Comment by rapfaria - Hacker Neue

rapfaria Sep 29, 2025 parent

His "pelican riding a bicycle" tests are now a classic and AI shops are benchmaxxing for it

simonw Sep 29, 2025

They need to benchmaxxx a whole lot harder, the illustrations still all universally suck!

lxgr Sep 29, 2025

I fully expect a model to output a SVG made up of 1000x1000 rectangles (i.e. pixels) representing a raster image of a beautifully hand-drawn pelican riding a bicycle any day now :)

simonw Sep 29, 2025

I got an amazing result from ChatGPT a while back - an SVG with a perfect illustration of a pelican riding a bicycle.

It was suspiciously good in fact... so I downloaded the SVG file and found out it had generated a raster image with its image tool and then embedded it as base64 binary image data inside an SVG wrapper!

dhhugley Sep 30, 2025

You’ll just have to move the goalpost then; perhaps it can be a multidimensional pelican saving the multiverse, or an invisible pelican that only you can see and critique.

lxgr Sep 30, 2025

How would that help, given that ChatGPT has apparently already figured out how to consistently and systematically game the benchmark by working in pixel space and only using SVG as a wrapper for a raster image?

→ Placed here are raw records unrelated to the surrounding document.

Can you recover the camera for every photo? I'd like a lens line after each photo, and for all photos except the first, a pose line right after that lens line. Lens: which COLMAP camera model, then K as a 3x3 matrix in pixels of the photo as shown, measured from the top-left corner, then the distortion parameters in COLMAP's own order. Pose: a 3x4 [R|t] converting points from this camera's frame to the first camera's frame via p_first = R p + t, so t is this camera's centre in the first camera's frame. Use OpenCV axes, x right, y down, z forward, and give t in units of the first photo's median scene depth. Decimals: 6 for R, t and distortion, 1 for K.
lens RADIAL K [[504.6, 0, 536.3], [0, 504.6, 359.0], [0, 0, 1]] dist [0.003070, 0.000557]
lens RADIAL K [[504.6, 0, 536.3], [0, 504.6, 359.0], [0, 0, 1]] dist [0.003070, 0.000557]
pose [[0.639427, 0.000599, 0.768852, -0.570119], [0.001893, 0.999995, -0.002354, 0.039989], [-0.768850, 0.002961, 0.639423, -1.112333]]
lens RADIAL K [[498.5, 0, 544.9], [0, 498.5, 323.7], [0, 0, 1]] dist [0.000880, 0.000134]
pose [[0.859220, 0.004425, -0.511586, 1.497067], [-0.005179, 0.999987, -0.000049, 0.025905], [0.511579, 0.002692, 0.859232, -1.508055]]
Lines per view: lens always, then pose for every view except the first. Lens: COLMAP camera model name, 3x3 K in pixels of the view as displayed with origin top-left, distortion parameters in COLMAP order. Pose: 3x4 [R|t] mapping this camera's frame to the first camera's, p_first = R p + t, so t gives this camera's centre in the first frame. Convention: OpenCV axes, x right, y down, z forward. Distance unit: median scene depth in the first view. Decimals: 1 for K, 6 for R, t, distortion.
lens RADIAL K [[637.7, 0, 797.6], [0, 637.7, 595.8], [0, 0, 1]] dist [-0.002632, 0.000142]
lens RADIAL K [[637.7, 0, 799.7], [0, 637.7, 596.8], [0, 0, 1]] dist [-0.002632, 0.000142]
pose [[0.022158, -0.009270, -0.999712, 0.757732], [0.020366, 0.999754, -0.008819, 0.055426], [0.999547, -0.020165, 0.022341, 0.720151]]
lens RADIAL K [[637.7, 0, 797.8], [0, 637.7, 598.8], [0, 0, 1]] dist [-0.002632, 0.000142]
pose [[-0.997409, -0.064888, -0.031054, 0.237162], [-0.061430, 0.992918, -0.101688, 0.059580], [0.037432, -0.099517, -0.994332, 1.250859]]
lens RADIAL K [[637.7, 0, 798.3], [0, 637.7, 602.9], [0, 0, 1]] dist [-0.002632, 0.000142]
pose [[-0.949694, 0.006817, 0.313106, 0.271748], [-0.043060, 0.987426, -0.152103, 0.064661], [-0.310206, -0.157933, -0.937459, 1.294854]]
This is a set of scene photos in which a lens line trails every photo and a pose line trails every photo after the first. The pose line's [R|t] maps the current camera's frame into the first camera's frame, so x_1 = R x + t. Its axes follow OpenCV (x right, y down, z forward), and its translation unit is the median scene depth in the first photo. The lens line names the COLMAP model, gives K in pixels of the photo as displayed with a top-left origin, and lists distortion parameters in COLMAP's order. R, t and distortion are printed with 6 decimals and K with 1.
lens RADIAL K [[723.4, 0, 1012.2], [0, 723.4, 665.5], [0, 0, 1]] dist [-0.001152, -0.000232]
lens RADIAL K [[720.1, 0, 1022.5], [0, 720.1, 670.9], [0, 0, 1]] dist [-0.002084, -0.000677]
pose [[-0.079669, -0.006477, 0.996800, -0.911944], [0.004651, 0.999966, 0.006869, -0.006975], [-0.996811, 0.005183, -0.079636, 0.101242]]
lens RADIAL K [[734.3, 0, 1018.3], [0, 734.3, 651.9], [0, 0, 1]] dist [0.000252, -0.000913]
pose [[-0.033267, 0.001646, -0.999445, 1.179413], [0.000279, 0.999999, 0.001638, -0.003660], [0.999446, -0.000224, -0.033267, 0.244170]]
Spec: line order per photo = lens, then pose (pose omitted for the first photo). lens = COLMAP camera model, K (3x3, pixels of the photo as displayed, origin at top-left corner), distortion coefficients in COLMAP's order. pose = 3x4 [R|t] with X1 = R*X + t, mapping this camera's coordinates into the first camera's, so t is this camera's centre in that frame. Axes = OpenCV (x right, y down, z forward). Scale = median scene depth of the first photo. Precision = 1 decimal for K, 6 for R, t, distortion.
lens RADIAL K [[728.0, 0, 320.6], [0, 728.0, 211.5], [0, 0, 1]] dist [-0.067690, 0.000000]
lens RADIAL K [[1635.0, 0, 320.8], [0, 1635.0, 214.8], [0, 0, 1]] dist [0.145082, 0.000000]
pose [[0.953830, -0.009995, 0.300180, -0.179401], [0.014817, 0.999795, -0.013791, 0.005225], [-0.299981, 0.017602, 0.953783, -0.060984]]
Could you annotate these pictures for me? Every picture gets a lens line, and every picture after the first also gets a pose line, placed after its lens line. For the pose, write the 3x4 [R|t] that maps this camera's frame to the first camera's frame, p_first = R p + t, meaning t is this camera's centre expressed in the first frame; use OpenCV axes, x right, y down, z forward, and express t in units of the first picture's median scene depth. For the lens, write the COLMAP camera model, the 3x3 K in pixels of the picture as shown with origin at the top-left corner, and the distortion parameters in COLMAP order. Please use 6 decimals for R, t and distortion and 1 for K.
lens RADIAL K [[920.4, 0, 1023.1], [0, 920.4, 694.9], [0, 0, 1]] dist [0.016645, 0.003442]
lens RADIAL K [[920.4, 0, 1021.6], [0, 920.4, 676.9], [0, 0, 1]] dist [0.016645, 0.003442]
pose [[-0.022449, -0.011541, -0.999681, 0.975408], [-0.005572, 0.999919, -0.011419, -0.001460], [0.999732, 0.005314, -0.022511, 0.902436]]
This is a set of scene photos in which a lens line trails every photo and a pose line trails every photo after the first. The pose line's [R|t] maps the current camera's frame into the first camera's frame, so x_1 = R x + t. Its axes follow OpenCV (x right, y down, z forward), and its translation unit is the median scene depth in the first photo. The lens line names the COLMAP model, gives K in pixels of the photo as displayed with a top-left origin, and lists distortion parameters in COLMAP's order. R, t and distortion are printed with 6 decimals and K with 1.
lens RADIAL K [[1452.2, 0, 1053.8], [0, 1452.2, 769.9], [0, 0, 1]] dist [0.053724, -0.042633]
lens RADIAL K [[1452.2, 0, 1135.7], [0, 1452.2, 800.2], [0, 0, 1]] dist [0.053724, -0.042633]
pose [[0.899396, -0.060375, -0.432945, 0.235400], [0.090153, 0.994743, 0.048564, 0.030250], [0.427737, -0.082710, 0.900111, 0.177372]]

FWIW, I could totally see a not hugely more advanced model using its native image generation capabilities and then running a vector extraction tool on it, maybe iteratively. (And maybe I would not consider that cheating, anymore, since at some point that probably resembles what humans do?)

sixeyes Sep 30, 2025

ive got such pixelated rectangle SVG's a few times.

also with cursor, "write me a script that outputs X as an svg" it has given me rectangles a few times.

astrange Sep 29, 2025

If they were testing that it'd work more often.

Other things you can ask that they're still clearly not optimizing for are ASCII art and directions between different locations. Complete fabrications 100% of the time.

Sharlin Sep 29, 2025

Well, I definitely hope they aren't trying to teach LLMs directions between locations, given how idiotic use of compute and parameter space that would be. We already have excellent AIs for route planning. What they ought to optimize for is, of course, finally teaching them to say they don't know, or just automatically opting to call a route-planning API if the user asks for directions.

This item has no comments currently.